Bu girişimden sonraki en önemli projeniz Olden 1772 diyebilir miyiz?

Mesai Karaköy devam ederken Olden 1772 mekânı ile tanıştık. Kurumsal satış müdürümüz Sirkeci'de dolaşırken burayı keşfetmiş. 14 yıl boş kalmış. Biz bu mekânı 10 yıllığına kiraladık. 2022 yılının Kasım ayında açılışını yaptık. İnanılmaz bir talep aldık. Öyle ki telefonlara yetişemez olduk. Bu yüzden rezervasyon sistemini entegre ettik. Şimdi online üzerinden rezervasyon işlemlerimiz mevcut ve bu süreler üç ayı bile bulabiliyor. Mekânda yer konusunda hiç kimseye ayrıcalığımız ve önceliğimiz bulunmuyor. Bu konuda oldukça titiz davranıyoruz. Özellikle mekânın Aile dizisiyle patladığını düşünüyorlar ama onlar bize teklifle geldiler. Dizinin bize kattığı tek artı mekânın gündüzleri de çok kalabalık olması oldu. Biz Olden 1772'de etkinlik yapamıyorduk. Üst katlarda otel var. İnsanlar rahatsız olmasınlar diye durdurduk. O nedenle de Samatya'da yer alan Mimar Sinan'ın 16.yüzyılında inşa ettiği muhteşem bir yapıyı kiraladık. Anıtlar Kurulu ile birlikte çalıştık. Asla dokuya zarar vermedik. Buraya da Olden 1545 ismini verdik. Zor bir lokasyonda ama istediğimizi karşılıyor.

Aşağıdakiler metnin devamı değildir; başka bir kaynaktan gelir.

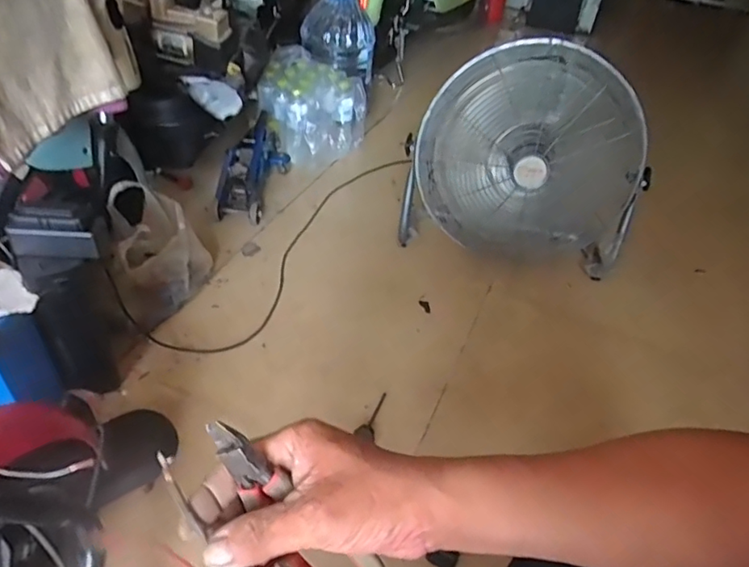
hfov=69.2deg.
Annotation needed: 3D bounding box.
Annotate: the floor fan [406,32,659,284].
[{"bbox_3d":[0.351,-0.279,1.269,0.535,0.475,0.186,12,42,6],"label":"floor fan"}]

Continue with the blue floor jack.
[{"bbox_3d":[-0.337,-0.329,1.535,0.131,0.142,0.361,11,42,4],"label":"blue floor jack"}]

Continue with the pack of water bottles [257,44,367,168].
[{"bbox_3d":[-0.207,-0.536,1.698,0.252,0.267,0.278,-23,50,-28],"label":"pack of water bottles"}]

Mesai Karaköy varken, aynı zamanda Alaçatı'da da iki ayrı butik oteliniz vardı değil mi?

Evet. İkisi de Alaçatı'da ve 10'ar odadan toplamda 20 odalık otelimiz mevcut. Voger Alaçatı ve Voger Köyiçi. İkisi de premium segmente hitap ediyor. Biz genel itibariyle satın alma değil kiralama yapıyoruz. Şu anda bize ait satın alınmış bir mülk bulunmuyor. Genelde 10 yıllığına kiralıyoruz. Süre dolduğunda beş yıl daha uzatıyoruz. Biz ilk otelimize 150 bin dolar, ikinci otelimizin tadilatına ise 60 bin dolara yakın harcama yaptık. Bu tadilatları yaparak otelleri kendi çizgimize getirdik. Otellerin kiraları oldukça yüksek. Bizim en kuvvetli markamız Olden 1772. Buradaki tüm kazancımızla yeni projelere giriş yapıyoruz.

Ortaköy'de iki farklı mekânınız daha var. Nite ve Visorante. Bu restoranlara talep nasıl?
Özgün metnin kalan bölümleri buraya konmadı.